> [Required work]:
Write out, exactly and only, the lines that run from the top of the records to the line with "middle tip: (604, 376)". Include both ends; exclude pictures.

(Bounding box coordinate data)
----
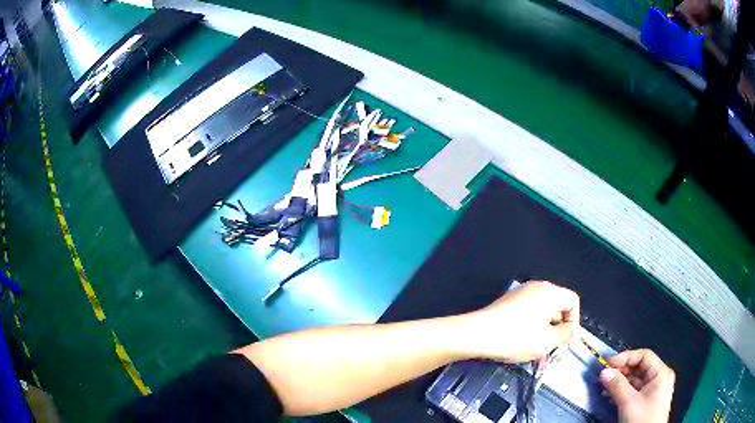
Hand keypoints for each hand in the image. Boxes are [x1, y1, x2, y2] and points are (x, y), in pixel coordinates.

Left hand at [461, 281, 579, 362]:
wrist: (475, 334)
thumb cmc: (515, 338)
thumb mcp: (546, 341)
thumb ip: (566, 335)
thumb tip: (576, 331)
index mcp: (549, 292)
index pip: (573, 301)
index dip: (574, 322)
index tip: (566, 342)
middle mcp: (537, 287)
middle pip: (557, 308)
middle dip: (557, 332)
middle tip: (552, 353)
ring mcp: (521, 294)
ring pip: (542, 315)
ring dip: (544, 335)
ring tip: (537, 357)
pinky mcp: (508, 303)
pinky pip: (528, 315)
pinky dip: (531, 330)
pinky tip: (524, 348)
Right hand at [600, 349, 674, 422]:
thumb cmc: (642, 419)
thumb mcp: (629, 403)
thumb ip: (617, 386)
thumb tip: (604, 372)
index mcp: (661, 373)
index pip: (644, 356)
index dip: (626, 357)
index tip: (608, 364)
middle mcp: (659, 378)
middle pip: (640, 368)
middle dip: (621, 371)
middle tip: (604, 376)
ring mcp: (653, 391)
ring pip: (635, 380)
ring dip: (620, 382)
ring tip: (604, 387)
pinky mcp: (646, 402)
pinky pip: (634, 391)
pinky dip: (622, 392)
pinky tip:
----
> [Answer space]:
Hand keypoints for each hand in the image. Boxes are [x1, y1, x2, y2] and points are (x, y), in pixel coordinates.

Left hand at [461, 281, 579, 362]:
wrist: (475, 334)
thumb cmc: (515, 338)
thumb mcp: (546, 341)
thumb ip: (566, 335)
thumb tip: (576, 331)
index mcp: (549, 292)
index pip: (573, 301)
index dip: (574, 322)
index tip: (566, 342)
middle mcp: (537, 287)
middle pip: (557, 308)
middle dip: (557, 332)
middle tip: (552, 353)
ring mcp: (521, 294)
ring pip: (542, 315)
ring dip: (544, 335)
ring tip: (537, 357)
pinky mcp: (508, 303)
pinky pip: (528, 315)
pinky dip: (531, 330)
pinky tip: (524, 348)
Right hand at [600, 349, 674, 422]:
thumb cmc: (642, 419)
thumb mcp: (629, 403)
thumb ip: (617, 386)
thumb tip: (604, 372)
index mcp: (661, 373)
index pip: (644, 356)
index dip: (626, 357)
index tip: (608, 364)
middle mcp: (659, 378)
middle pip: (640, 368)
middle dip: (621, 371)
middle tip: (604, 376)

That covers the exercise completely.